**PROVIDED PASSAGE:**
================================

8 Model Selection

8.1 Distributional Choice, Model Progression, and Predictive Calibration

This chapter provides the statistical foundation for three claims made implicitly throughout the modelling sequence: that the Zero-Inflated Gamma (ZIG) family is the appropriate distributional choice for this data, that each successive model extension was a genuine improvement rather than an over-fit, and that the final model captures a meaningful share of the predictable structure in Australian rainfall. Each claim is addressed through a distinct formal procedure.

8.2 Predictive Accuracy and Distributional Calibration

Show the code

source(here::here("chapter8", "predictive_accuracy.R"))
render_error_metrics()

Table 8.1: Global predictive error metrics across all observations and locations.

Metric	Error
RMSE	7.567
MAE	2.760

Show the code

render_error_metrics(filter_zeros = TRUE)

Table 8.2: Predictive error metrics restricted to rain-days (positive observations only).

Metric	Error
RMSE	12.263
MAE	5.607

Show the code

plot_ppc(ppc_dat)

Figure 8.1: Posterior Predictive Check. The observed distribution (blue) lies well within the envelope of 50 model-simulated distributions (grey), confirming that the ZIG model replicates the key structural features of the rainfall distribution.

The global error metrics in Table 8.1 provide a compact summary of predictive accuracy across all observations and locations. The mean absolute error (MAE) of 2.760 mm indicates that the model’s point prediction deviates from the recorded value by 2.760 mm on an average observation. The root mean squared error (RMSE) of 7.567 mm is substantially larger, reflecting the asymmetric influence of extreme events: a small number of days on which a major storm was under-predicted exerts a disproportionate upward pull on the squared error average. The gap between MAE and RMSE is therefore informative, confirming that prediction errors are not symmetrically distributed but are concentrated in the right tail.

When the evaluation is restricted to rain-days only (Table 8.2), the RMSE rises to 12.263 mm and the MAE to 5.607 mm, as expected: the zero observations, which are trivially predicted, no longer dilute the error distribution, and the remaining errors reflect the model’s performance on the harder problem of quantifying intensity.

================================

**PARTS OF THE EXERCISE:**
1. From the rainfall model section, copy the text from "This chapter provides" to "render_error_metrics()".
2. Recast the paragraph of the rainfall model section that begins "The global error metrics in Table 8.1" as a short bulleted list that keeps its main facts.
3. Answer these questions using the rainfall model section:
(a) Which distributional family does the chapter argue is appropriate for this data?
(b) How many model-simulated distributions form the grey envelope in Figure 8.1?
(c) What is the RMSE when evaluation is restricted to rain-days only?

**PROVIDED DATA:**
================================

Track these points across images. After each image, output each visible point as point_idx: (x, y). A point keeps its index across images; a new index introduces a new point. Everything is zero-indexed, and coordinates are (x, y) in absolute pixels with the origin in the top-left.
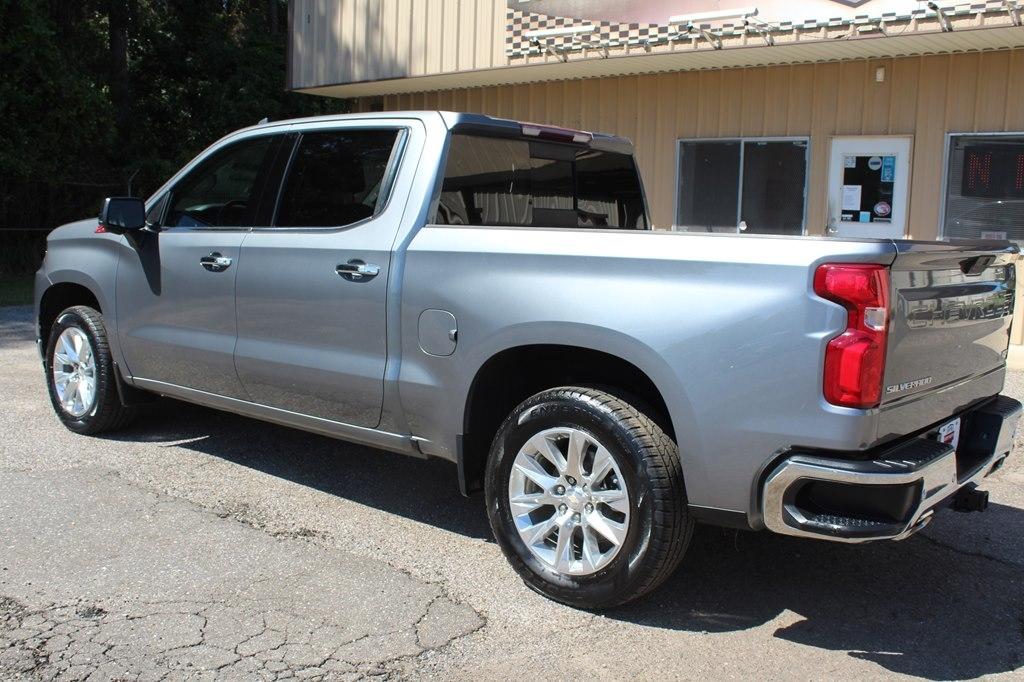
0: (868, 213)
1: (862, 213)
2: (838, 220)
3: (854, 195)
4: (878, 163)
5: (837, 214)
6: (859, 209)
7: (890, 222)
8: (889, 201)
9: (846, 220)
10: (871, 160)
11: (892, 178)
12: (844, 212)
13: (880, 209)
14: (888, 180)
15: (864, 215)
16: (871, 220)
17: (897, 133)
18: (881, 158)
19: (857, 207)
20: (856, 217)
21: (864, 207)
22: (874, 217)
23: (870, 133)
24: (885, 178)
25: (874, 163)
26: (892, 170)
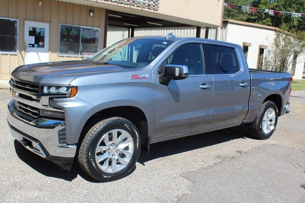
0: (37, 45)
2: (28, 47)
3: (32, 40)
4: (40, 30)
5: (27, 45)
6: (34, 43)
7: (43, 47)
8: (43, 41)
9: (30, 47)
10: (37, 29)
11: (44, 35)
12: (29, 44)
13: (40, 44)
14: (42, 35)
15: (36, 45)
16: (38, 47)
17: (46, 22)
18: (40, 28)
20: (33, 46)
21: (35, 43)
22: (39, 46)
23: (38, 21)
24: (42, 34)
25: (38, 30)
26: (44, 32)
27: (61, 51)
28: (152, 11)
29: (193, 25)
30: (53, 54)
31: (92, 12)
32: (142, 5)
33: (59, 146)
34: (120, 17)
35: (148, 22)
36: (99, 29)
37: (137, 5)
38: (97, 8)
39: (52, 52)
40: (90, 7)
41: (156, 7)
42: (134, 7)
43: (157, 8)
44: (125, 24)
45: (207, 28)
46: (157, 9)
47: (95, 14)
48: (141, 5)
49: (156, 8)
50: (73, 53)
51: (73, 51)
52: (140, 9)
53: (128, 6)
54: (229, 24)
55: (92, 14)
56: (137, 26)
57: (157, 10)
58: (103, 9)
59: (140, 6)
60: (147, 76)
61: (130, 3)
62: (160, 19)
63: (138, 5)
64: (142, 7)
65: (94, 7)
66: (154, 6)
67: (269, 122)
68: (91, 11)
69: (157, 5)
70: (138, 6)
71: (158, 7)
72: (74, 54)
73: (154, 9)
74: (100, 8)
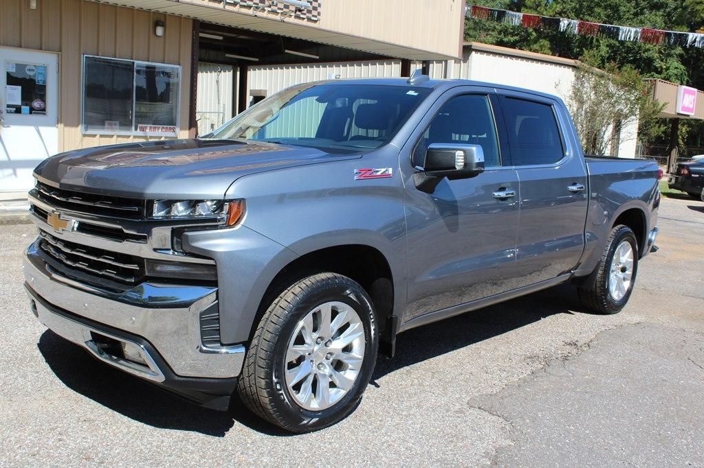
0: (28, 108)
1: (22, 107)
2: (5, 112)
3: (15, 94)
4: (33, 70)
5: (4, 108)
7: (44, 114)
8: (43, 98)
9: (11, 112)
10: (27, 68)
11: (45, 81)
12: (9, 106)
13: (36, 104)
14: (41, 83)
15: (25, 109)
16: (31, 113)
17: (48, 50)
18: (35, 66)
19: (19, 102)
20: (18, 110)
21: (22, 105)
22: (32, 111)
23: (28, 47)
24: (40, 81)
25: (30, 70)
26: (45, 75)
27: (89, 122)
28: (305, 23)
29: (394, 56)
30: (67, 129)
31: (161, 26)
32: (282, 9)
33: (201, 351)
34: (221, 38)
35: (286, 51)
36: (178, 66)
37: (270, 9)
38: (173, 15)
39: (66, 125)
40: (157, 13)
41: (315, 13)
42: (265, 14)
43: (316, 16)
44: (227, 55)
45: (424, 62)
46: (315, 19)
47: (167, 32)
48: (279, 9)
49: (313, 16)
50: (118, 127)
51: (118, 123)
52: (278, 17)
53: (250, 12)
54: (473, 53)
55: (160, 31)
56: (257, 60)
57: (316, 21)
58: (187, 18)
59: (278, 11)
60: (390, 171)
61: (254, 3)
62: (319, 42)
63: (274, 8)
64: (281, 13)
65: (165, 14)
66: (309, 12)
67: (620, 272)
68: (157, 23)
69: (315, 9)
70: (274, 12)
71: (319, 14)
72: (120, 129)
73: (309, 19)
74: (180, 17)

================================

**ANSWERS FOR THE TASKS:**
1.
This chapter provides the statistical foundation for three claims made implicitly throughout the modelling sequence: that the Zero-Inflated Gamma (ZIG) family is the appropriate distributional choice for this data, that each successive model extension was a genuine improvement rather than an over-fit, and that the final model captures a meaningful share of the predictable structure in Australian rainfall. Each claim is addressed through a distinct formal procedure.

8.2 Predictive Accuracy and Distributional Calibration

Show the code

source(here::here("chapter8", "predictive_accuracy.R"))
render_error_metrics()

2.
- Table 8.1 summarizes predictive accuracy across all observations and locations.
- MAE is 2.760 mm, the average deviation of the point prediction from the recorded value.
- RMSE is 7.567 mm, substantially larger because a few under-predicted major storms pull the squared error average upward.
- The gap between MAE and RMSE shows that prediction errors are not symmetric but are concentrated in the right tail.

3.
(a) The Zero-Inflated Gamma (ZIG) family.
(b) 50.
(c) 12.263 mm.